Notes on the Alfred of 28 May 1832
There is little in this edition of much local interest immediate to Bridgwater. There is mention of a ‘Reform Mob’ parading an effigy of the Duke of Wellington and burning it in North Street, although it is unclear if this is either Bridgwater or Taunton – the latter is perhaps more likely, we might expect public displays like this to have taken place on the Cornhill in Bridgwater. The Duke was the victor of Waterloo, and led the Tory Government in opposition to Liberal reform.
Otherwise the majority of this edition is spent reflecting on the progress of the 1832 Reform Act.
A poem is contributed to the Bridgwater portion of the paper, by ‘C’, entitled ‘Occasioned by the account of an island which appeared in the Mediterranean and disappeared again’ composed in March 1832. This seems to refer to Ferdinandea Island, which appeared for six months in 1831/2. Other poems by ‘C’ or ‘CC’, who seems to have been in London, occur elsewhere in the published Alfred.

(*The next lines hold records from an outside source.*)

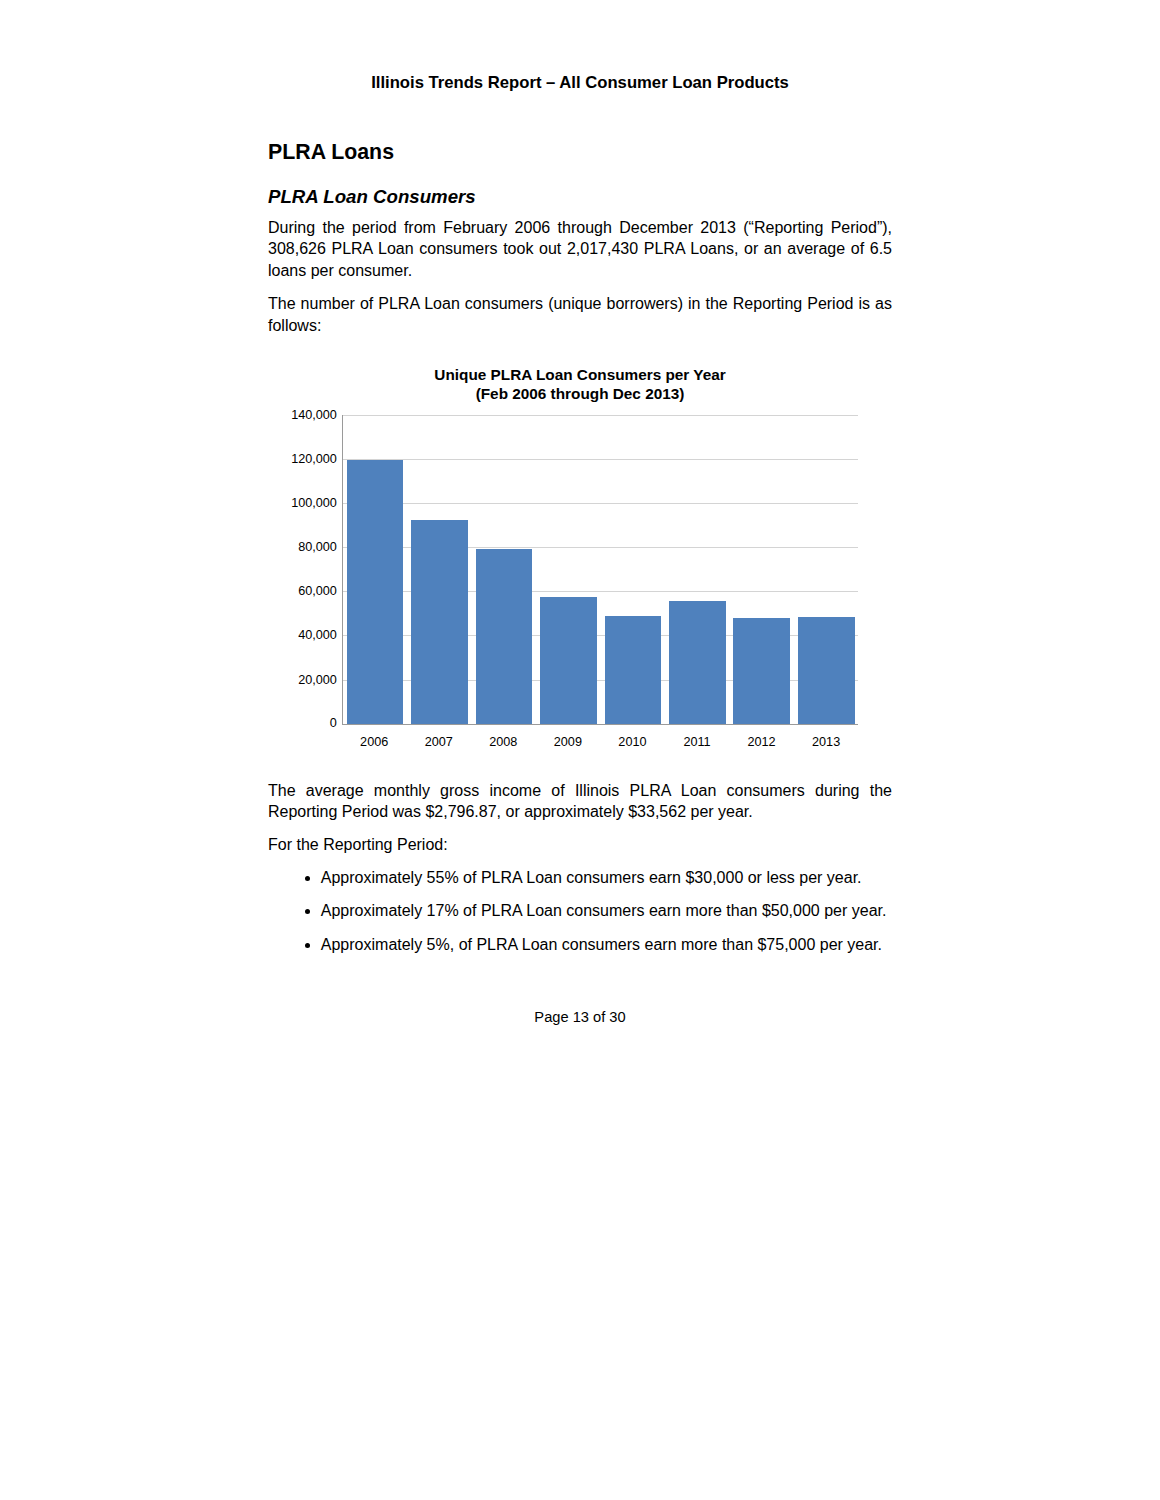Illinois Trends Report – All Consumer Loan Products
PLRA Loans
PLRA Loan Consumers
During the period from February 2006 through December 2013 (“Reporting Period”), 308,626 PLRA Loan consumers took out 2,017,430 PLRA Loans, or an average of 6.5 loans per consumer.
The number of PLRA Loan consumers (unique borrowers) in the Reporting Period is as follows:
Unique PLRA Loan Consumers per Year
(Feb 2006 through Dec 2013)
140,000
120,000
100,000
80,000
60,000
40,000
20,000
0
2006
2007
2008
2009
2010
2011
2012
2013
The average monthly gross income of Illinois PLRA Loan consumers during the Reporting Period was $2,796.87, or approximately $33,562 per year.
For the Reporting Period:
Approximately 55% of PLRA Loan consumers earn $30,000 or less per year.
Approximately 17% of PLRA Loan consumers earn more than $50,000 per year.
Approximately 5%, of PLRA Loan consumers earn more than $75,000 per year.
Page 13 of 30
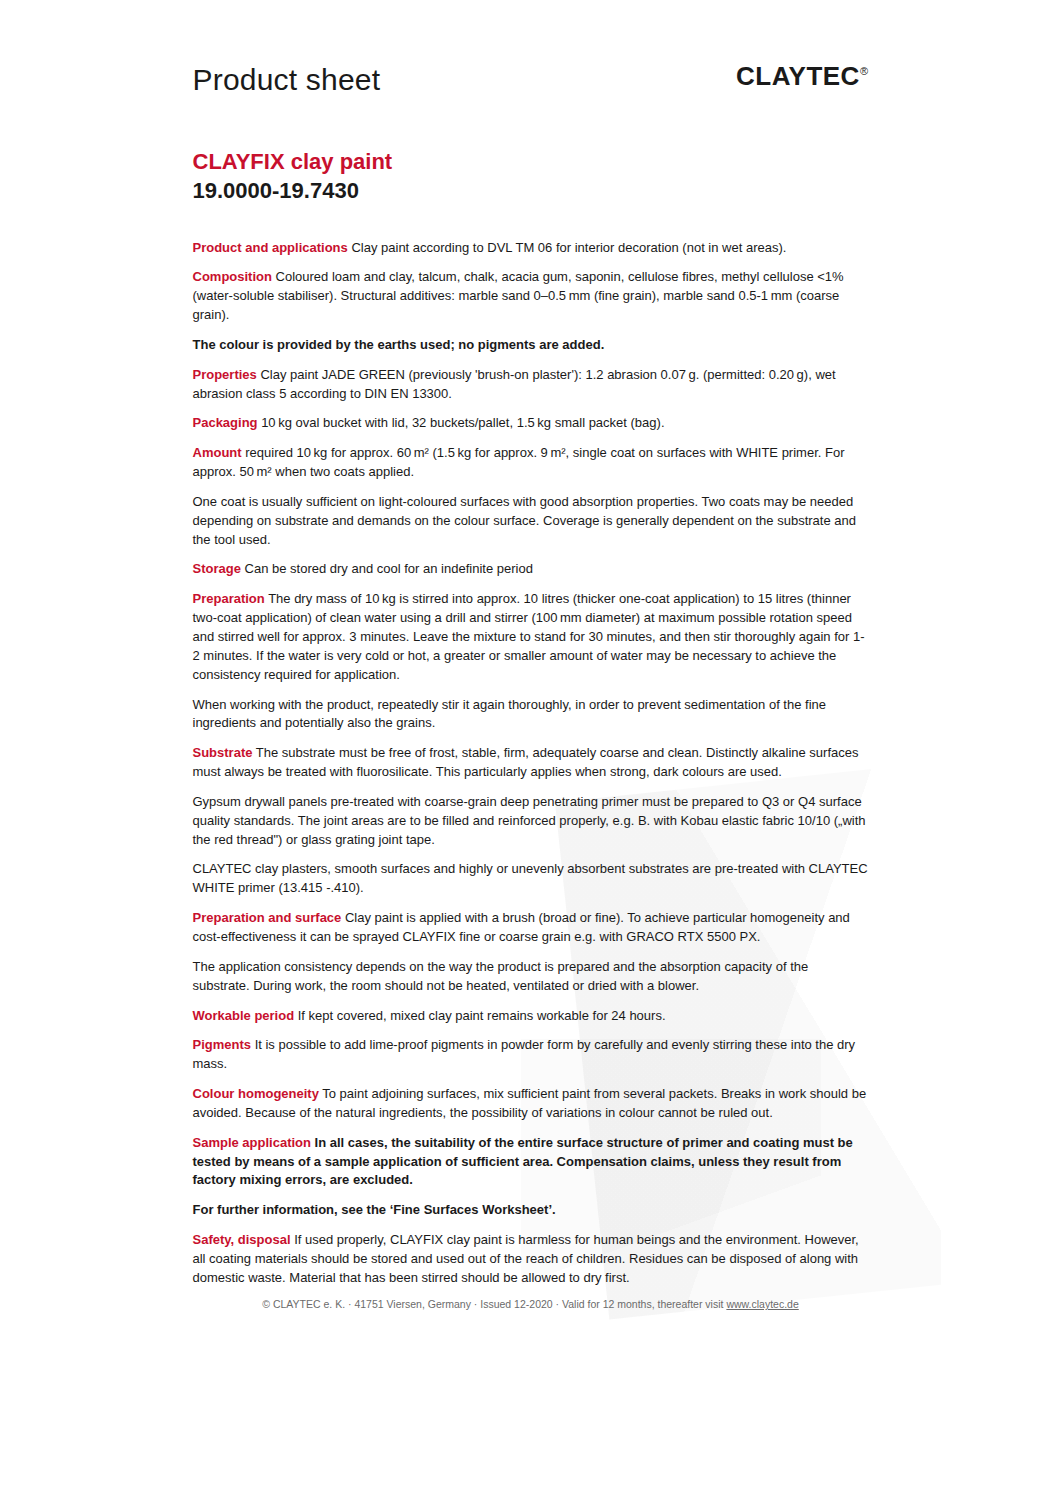Product sheet
CLAY TEC®
CLAYFIX clay paint 19.0000-19.7430
Product and applications Clay paint according to DVL TM 06 for interior decoration (not in wet areas).
Composition Coloured loam and clay, talcum, chalk, acacia gum, saponin, cellulose fibres, methyl cellulose <1% (water-soluble stabiliser). Structural additives: marble sand 0–0.5 mm (fine grain), marble sand 0.5-1 mm (coarse grain).
The colour is provided by the earths used; no pigments are added.
Properties Clay paint JADE GREEN (previously 'brush-on plaster'): 1.2 abrasion 0.07 g. (permitted: 0.20 g), wet abrasion class 5 according to DIN EN 13300.
Packaging 10 kg oval bucket with lid, 32 buckets/pallet, 1.5 kg small packet (bag).
Amount required 10 kg for approx. 60 m² (1.5 kg for approx. 9 m², single coat on surfaces with WHITE primer. For approx. 50 m² when two coats applied.
One coat is usually sufficient on light-coloured surfaces with good absorption properties. Two coats may be needed depending on substrate and demands on the colour surface. Coverage is generally dependent on the substrate and the tool used.
Storage Can be stored dry and cool for an indefinite period
Preparation The dry mass of 10 kg is stirred into approx. 10 litres (thicker one-coat application) to 15 litres (thinner two-coat application) of clean water using a drill and stirrer (100 mm diameter) at maximum possible rotation speed and stirred well for approx. 3 minutes. Leave the mixture to stand for 30 minutes, and then stir thoroughly again for 1-2 minutes. If the water is very cold or hot, a greater or smaller amount of water may be necessary to achieve the consistency required for application.
When working with the product, repeatedly stir it again thoroughly, in order to prevent sedimentation of the fine ingredients and potentially also the grains.
Substrate The substrate must be free of frost, stable, firm, adequately coarse and clean. Distinctly alkaline surfaces must always be treated with fluorosilicate. This particularly applies when strong, dark colours are used.
Gypsum drywall panels pre-treated with coarse-grain deep penetrating primer must be prepared to Q3 or Q4 surface quality standards. The joint areas are to be filled and reinforced properly, e.g. B. with Kobau elastic fabric 10/10 („with the red thread") or glass grating joint tape.
CLAYTEC clay plasters, smooth surfaces and highly or unevenly absorbent substrates are pre-treated with CLAYTEC WHITE primer (13.415 -.410).
Preparation and surface Clay paint is applied with a brush (broad or fine). To achieve particular homogeneity and cost-effectiveness it can be sprayed CLAYFIX fine or coarse grain e.g. with GRACO RTX 5500 PX.
The application consistency depends on the way the product is prepared and the absorption capacity of the substrate. During work, the room should not be heated, ventilated or dried with a blower.
Workable period If kept covered, mixed clay paint remains workable for 24 hours.
Pigments It is possible to add lime-proof pigments in powder form by carefully and evenly stirring these into the dry mass.
Colour homogeneity To paint adjoining surfaces, mix sufficient paint from several packets. Breaks in work should be avoided. Because of the natural ingredients, the possibility of variations in colour cannot be ruled out.
Sample application In all cases, the suitability of the entire surface structure of primer and coating must be tested by means of a sample application of sufficient area. Compensation claims, unless they result from factory mixing errors, are excluded.
For further information, see the ‘Fine Surfaces Worksheet’.
Safety, disposal If used properly, CLAYFIX clay paint is harmless for human beings and the environment. However, all coating materials should be stored and used out of the reach of children. Residues can be disposed of along with domestic waste. Material that has been stirred should be allowed to dry first.
© CLAYTEC e. K. · 41751 Viersen, Germany · Issued 12-2020 · Valid for 12 months, thereafter visit www.claytec.de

Each week the Alfred includes a shipping list for Bridgwater. Given the lack of more material in this paper it is worth dwelling a little more on it here. A full survey of incoming and outgoing vessels from these lists would be a very worthwhile project.
It is interesting to see slates imported into the town, which may imply that although brick manufacturing was well established at this time – as attested in the outgoing ships – that tile manufacturing was yet to get going.
Incoming culm was probably being used as animal feed, while high-quality wheat was being shipped away.
Coal was necessary to fuel the brickyards. Clay is heavier than coal, hence the brickyards would be sited close to the former, while the latter would be bought in. Coal would also be used for household heating. Note the very large quantities of coal coming into the town.